• [What you will do] No pictures should appear in the copy; otherwise retype the entries exactly.

_ _ _ _ _

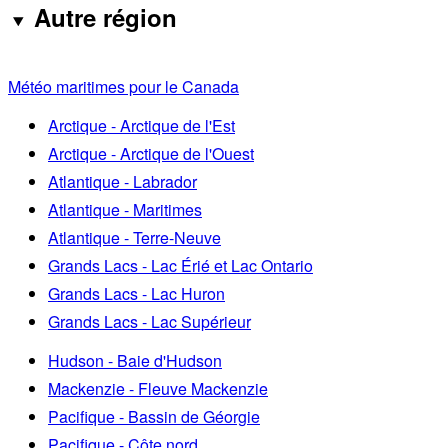
Autre région
Météo maritimes pour le Canada
Arctique - Arctique de l'Est
Arctique - Arctique de l'Ouest
Atlantique - Labrador
Atlantique - Maritimes
Atlantique - Terre-Neuve
Grands Lacs - Lac Érié et Lac Ontario
Grands Lacs - Lac Huron
Grands Lacs - Lac Supérieur
Hudson - Baie d'Hudson
Mackenzie - Fleuve Mackenzie
Pacifique - Bassin de Géorgie
Pacifique - Côte nord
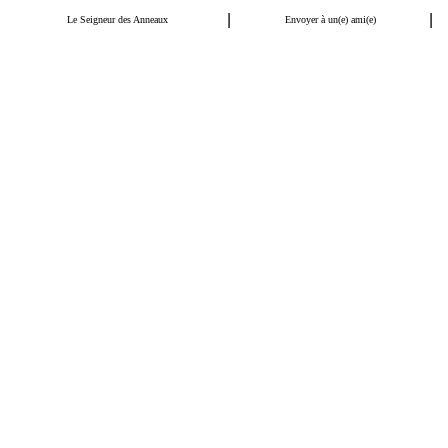
|
|
Le Seigneur des Anneaux
Envoyer à un(e) ami(e)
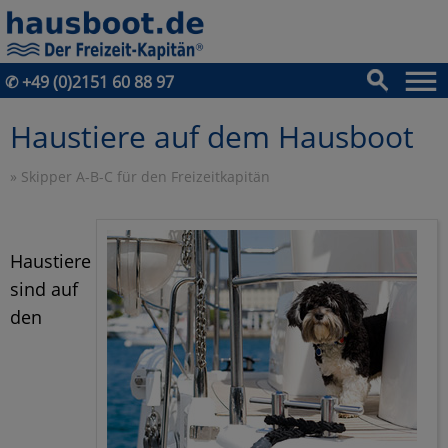
✆
+49 (0)2151 60 88 97
Haustiere auf dem Hausboot
»
Skipper A-B-C für den Freizeitkapitän
Haustiere
sind auf
den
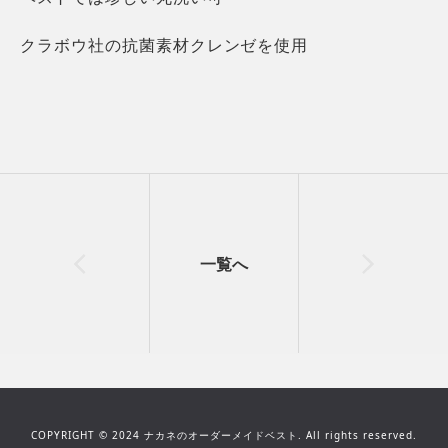
クラボウ社の抗菌素材クレンゼを使用
一覧へ
COPYRIGHT © 2024 ナカネのオーダーメイドベスト.
All rights reserved.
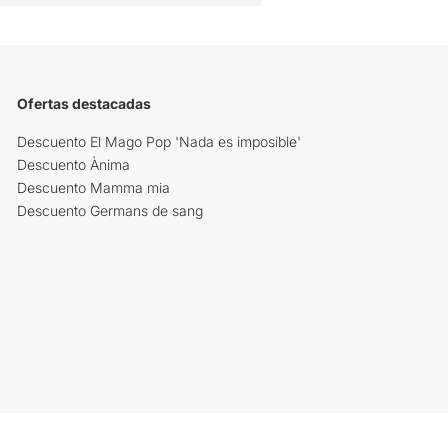
Ofertas destacadas
Descuento El Mago Pop 'Nada es imposible'
Descuento Ànima
Descuento Mamma mia
Descuento Germans de sang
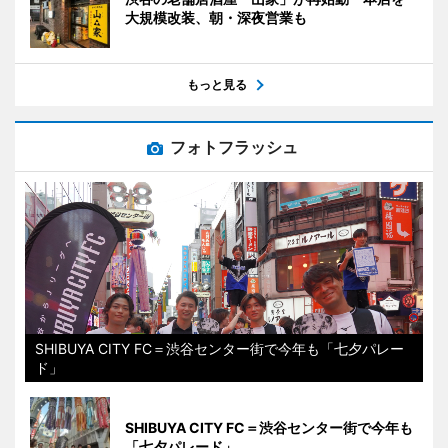
大規模改装、朝・深夜営業も
もっと見る
フォトフラッシュ
SHIBUYA CITY FC＝渋谷センター街で今年も「七夕パレー
ド」
SHIBUYA CITY FC＝渋谷センター街で今年も
「七夕パレード」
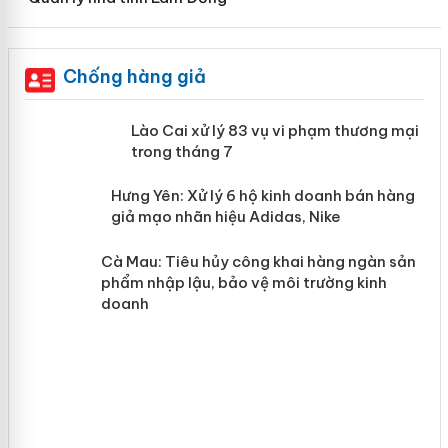
Chống hàng giả
 án
Lào Cai xử lý 83 vụ vi phạm thương
mại trong tháng 7
n
y
Hưng Yên: Xử lý 6 hộ kinh doanh bán
hàng giả mạo nhãn hiệu Adidas, Nike
Cà Mau: Tiêu hủy công khai hàng
ngàn sản phẩm nhập lậu, bảo vệ môi
trường kinh doanh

_ _ _ _ _

• [Solution for this task]
Autre région
Météo maritimes pour le Canada
Arctique - Arctique de l'Est
Arctique - Arctique de l'Ouest
Atlantique - Labrador
Atlantique - Maritimes
Atlantique - Terre-Neuve
Grands Lacs - Lac Érié et Lac Ontario
Grands Lacs - Lac Huron
Grands Lacs - Lac Supérieur
Hudson - Baie d'Hudson
Mackenzie - Fleuve Mackenzie
Pacifique - Bassin de Géorgie
Pacifique - Côte nord
|
|
Le Seigneur des Anneaux
Envoyer à un(e) ami(e)
✆
+49 (0)2151 60 88 97
Haustiere auf dem Hausboot
»
Skipper A-B-C für den Freizeitkapitän
Haustiere
sind auf
den
クラボウ社の抗菌素材クレンゼを使用
一覧へ
COPYRIGHT © 2024 ナカネのオーダーメイドベスト.
All rights reserved.
Ofertas destacadas
Descuento El Mago Pop 'Nada es imposible'
Descuento Ànima
Descuento Mamma mia
Descuento Germans de sang
大規模改装、朝・深夜営業も
もっと見る
フォトフラッシュ
SHIBUYA CITY FC＝渋谷センター街で今年も「七夕パレー
ド」
SHIBUYA CITY FC＝渋谷センター街で今年も
「七夕パレード」
Chống hàng giả
 án
Lào Cai xử lý 83 vụ vi phạm thương
mại trong tháng 7
n
y
Hưng Yên: Xử lý 6 hộ kinh doanh bán
hàng giả mạo nhãn hiệu Adidas, Nike
Cà Mau: Tiêu hủy công khai hàng
ngàn sản phẩm nhập lậu, bảo vệ môi
trường kinh doanh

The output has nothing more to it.